I too grew up in southern Maine in the ’50s, but I didn’t have that idyllic life because my family was poor. My father was hardworking, industrious and a skilled machinist, but without a high school education. He was unemployed off and on while I was growing up in Kennebunk.
By the time I graduated from high school, we had lived in 12 different rental apartments in Kennebunk. They were all walking distance to town. They had to be because we didn’t have a car. (I still remember the day it was repossessed when I was 4.) Without a car, my parents couldn’t take us to lakes or ponds. I got to the beach once each summer with the summer program for children provided by the town. I finally got to enjoy Kennebunk’s beaches when I was 13 and began living and working summers at a beach hotel.
Fall brought a financial crisis when my parents had to find enough money to buy winter coats and boots for my sister and me. (There were no charitable programs to help with these needs back then.) I remember the day our electricity was turned off and my sister and I paid the bill with our meager savings. We didn’t get a TV until long after everyone else had one.
What I did have was the opportunity for a wonderful public education. I attended Kennebunk’s public schools and had some great teachers. My teachers told me if I worked hard and got good grades, I would get scholarships for college. I worked hard and graduated first in my class. The scholarships awarded me at graduation and the student aid loans I received, along with my savings from my summer jobs, didn’t cover my first-year costs at the University of Maine in Orono. I left for college with the dream of becoming a lawyer but not knowing how I would make it through financially.

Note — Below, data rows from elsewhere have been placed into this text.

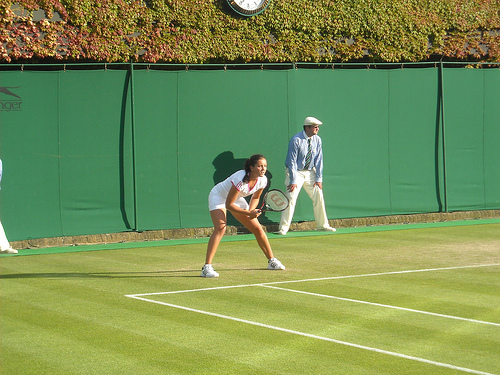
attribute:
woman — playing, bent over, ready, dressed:
[198, 150, 296, 276]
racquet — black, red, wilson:
[257, 189, 294, 214]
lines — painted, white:
[127, 269, 498, 372]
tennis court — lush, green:
[2, 227, 499, 374]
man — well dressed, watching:
[278, 114, 334, 233]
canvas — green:
[4, 69, 498, 234]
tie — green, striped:
[303, 138, 317, 171]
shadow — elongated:
[2, 267, 202, 281]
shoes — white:
[194, 258, 287, 277]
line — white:
[130, 261, 499, 306]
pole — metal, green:
[438, 63, 450, 215]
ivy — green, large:
[2, 4, 496, 56]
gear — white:
[203, 172, 290, 225]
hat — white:
[301, 114, 321, 126]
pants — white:
[277, 170, 333, 228]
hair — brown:
[242, 153, 265, 170]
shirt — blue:
[286, 127, 327, 184]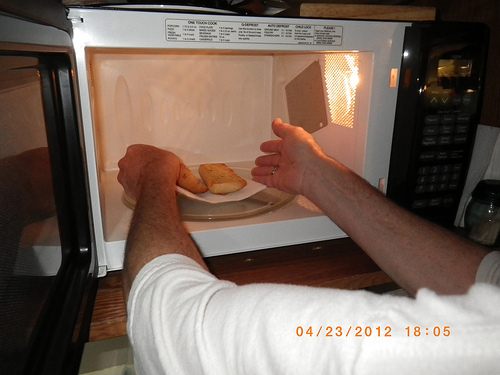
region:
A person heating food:
[109, 115, 497, 374]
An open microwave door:
[1, 0, 102, 374]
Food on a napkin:
[171, 158, 268, 208]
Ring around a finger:
[265, 160, 280, 181]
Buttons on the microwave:
[409, 90, 475, 212]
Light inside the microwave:
[317, 45, 363, 132]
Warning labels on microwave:
[161, 14, 345, 49]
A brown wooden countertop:
[86, 235, 392, 342]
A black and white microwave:
[1, 0, 494, 374]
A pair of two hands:
[114, 113, 324, 200]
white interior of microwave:
[45, 7, 411, 277]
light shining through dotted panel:
[305, 55, 362, 125]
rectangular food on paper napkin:
[175, 145, 260, 205]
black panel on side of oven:
[381, 16, 483, 221]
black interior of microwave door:
[0, 11, 95, 371]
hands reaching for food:
[102, 95, 367, 220]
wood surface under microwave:
[90, 236, 410, 331]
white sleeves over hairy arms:
[122, 171, 497, 366]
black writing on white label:
[162, 15, 342, 45]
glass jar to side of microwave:
[458, 125, 495, 255]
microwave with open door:
[2, 4, 493, 373]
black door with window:
[2, 8, 96, 373]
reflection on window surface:
[1, 64, 67, 359]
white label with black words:
[165, 18, 343, 45]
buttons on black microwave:
[403, 25, 488, 211]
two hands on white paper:
[115, 119, 364, 236]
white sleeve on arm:
[117, 141, 498, 373]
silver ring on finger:
[250, 116, 310, 193]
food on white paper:
[172, 158, 264, 203]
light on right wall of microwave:
[84, 51, 373, 243]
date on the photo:
[291, 320, 448, 344]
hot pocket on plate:
[178, 165, 231, 200]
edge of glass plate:
[221, 205, 247, 227]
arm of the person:
[243, 120, 435, 290]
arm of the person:
[135, 133, 171, 261]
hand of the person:
[251, 121, 320, 196]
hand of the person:
[93, 133, 168, 185]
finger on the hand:
[264, 110, 294, 130]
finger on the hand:
[257, 139, 275, 151]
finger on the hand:
[250, 153, 269, 165]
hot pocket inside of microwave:
[200, 163, 245, 193]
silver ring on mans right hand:
[270, 163, 282, 175]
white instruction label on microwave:
[164, 19, 344, 44]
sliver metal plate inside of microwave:
[289, 60, 328, 127]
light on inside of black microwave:
[329, 51, 361, 127]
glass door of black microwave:
[0, 44, 77, 284]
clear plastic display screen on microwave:
[434, 56, 475, 81]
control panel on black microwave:
[412, 54, 469, 220]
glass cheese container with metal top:
[465, 180, 497, 248]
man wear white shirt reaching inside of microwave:
[124, 254, 476, 373]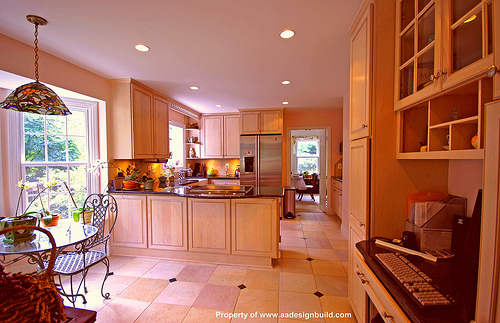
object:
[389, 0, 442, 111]
cabinets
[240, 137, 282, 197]
refrigerator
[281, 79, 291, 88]
lighting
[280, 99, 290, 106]
lighting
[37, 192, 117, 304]
chair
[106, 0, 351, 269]
kitchen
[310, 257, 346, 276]
tan tile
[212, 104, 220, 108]
kitchen lighting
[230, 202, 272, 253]
cabinet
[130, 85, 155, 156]
cabinet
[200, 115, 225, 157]
cabinet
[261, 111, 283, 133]
cabinet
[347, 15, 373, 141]
cabinet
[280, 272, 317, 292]
tile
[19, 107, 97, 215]
patio door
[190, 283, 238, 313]
tile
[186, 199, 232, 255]
kitchen cabinets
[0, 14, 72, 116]
lamp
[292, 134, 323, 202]
dining room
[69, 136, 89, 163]
window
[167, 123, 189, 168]
window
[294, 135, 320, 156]
window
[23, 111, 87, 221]
yard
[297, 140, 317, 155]
yard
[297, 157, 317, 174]
yard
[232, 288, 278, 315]
tiles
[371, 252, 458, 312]
keyboard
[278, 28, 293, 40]
kitchen lighting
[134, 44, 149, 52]
kitchen lighting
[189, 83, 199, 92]
kitchen lighting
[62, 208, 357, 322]
floor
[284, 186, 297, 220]
trash can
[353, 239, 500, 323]
desk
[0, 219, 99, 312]
table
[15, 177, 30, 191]
flowers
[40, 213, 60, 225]
pot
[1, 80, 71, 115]
stained glass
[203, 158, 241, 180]
backsplash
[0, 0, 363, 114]
ceiling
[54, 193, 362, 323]
floor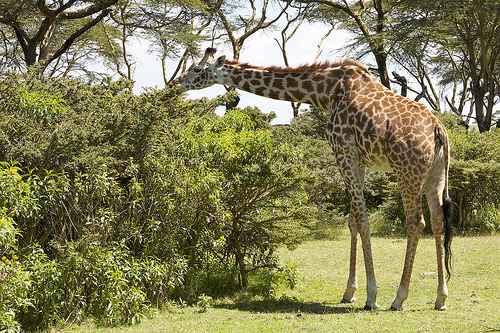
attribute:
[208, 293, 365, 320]
shadow — here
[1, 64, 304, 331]
bush — here, green, branched, leafy, thick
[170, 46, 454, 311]
giraffe — eating, standing, brown, tall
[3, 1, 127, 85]
tree — here, tall, brown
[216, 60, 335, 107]
neck — brown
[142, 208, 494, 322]
lawn — here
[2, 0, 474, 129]
sky — blue, white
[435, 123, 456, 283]
tail — black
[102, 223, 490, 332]
grass — green, small, short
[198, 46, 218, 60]
horns — small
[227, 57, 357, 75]
hair — brown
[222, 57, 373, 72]
mane — brown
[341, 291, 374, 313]
feet — white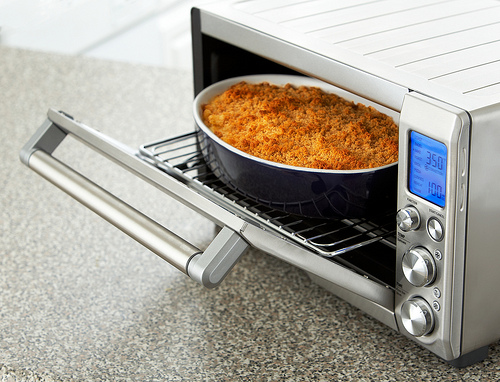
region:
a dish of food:
[183, 87, 425, 186]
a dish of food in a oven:
[102, 77, 429, 268]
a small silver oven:
[15, 94, 462, 284]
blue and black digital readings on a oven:
[402, 129, 452, 205]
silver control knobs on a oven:
[388, 205, 443, 360]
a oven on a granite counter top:
[41, 95, 478, 355]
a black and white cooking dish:
[155, 112, 395, 194]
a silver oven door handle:
[0, 104, 263, 280]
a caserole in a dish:
[178, 80, 380, 195]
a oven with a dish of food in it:
[22, 32, 469, 314]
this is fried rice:
[236, 87, 348, 141]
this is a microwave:
[410, 95, 492, 338]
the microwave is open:
[217, 99, 414, 237]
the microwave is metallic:
[401, 220, 463, 332]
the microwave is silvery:
[395, 216, 465, 339]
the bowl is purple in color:
[277, 174, 329, 194]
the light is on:
[408, 146, 444, 188]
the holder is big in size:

I made it through college (graduating Phi Beta Kappa in 1966) mostly on government-guaranteed student loans and work in the cafeteria for 20 hours a week at 90 cents an hour. By my junior year I was married, and my widowed mother was living with us in Orono.
What really helped that year was an on-campus research job at the $2.30 minimum wage funded by President Johnson’s War on Poverty Program. I entered law school years later after Congress passed Title IX of the Civil Rights Act in 1972, opening up student aid for women at professional schools. I received my J.D. in 1978 from the University of Maine School of Law and finally began practicing law in 1985.
I am ever grateful for the roles that Kennebunk, the state of Maine and the federal government played in helping me achieve a life that is the way life should be.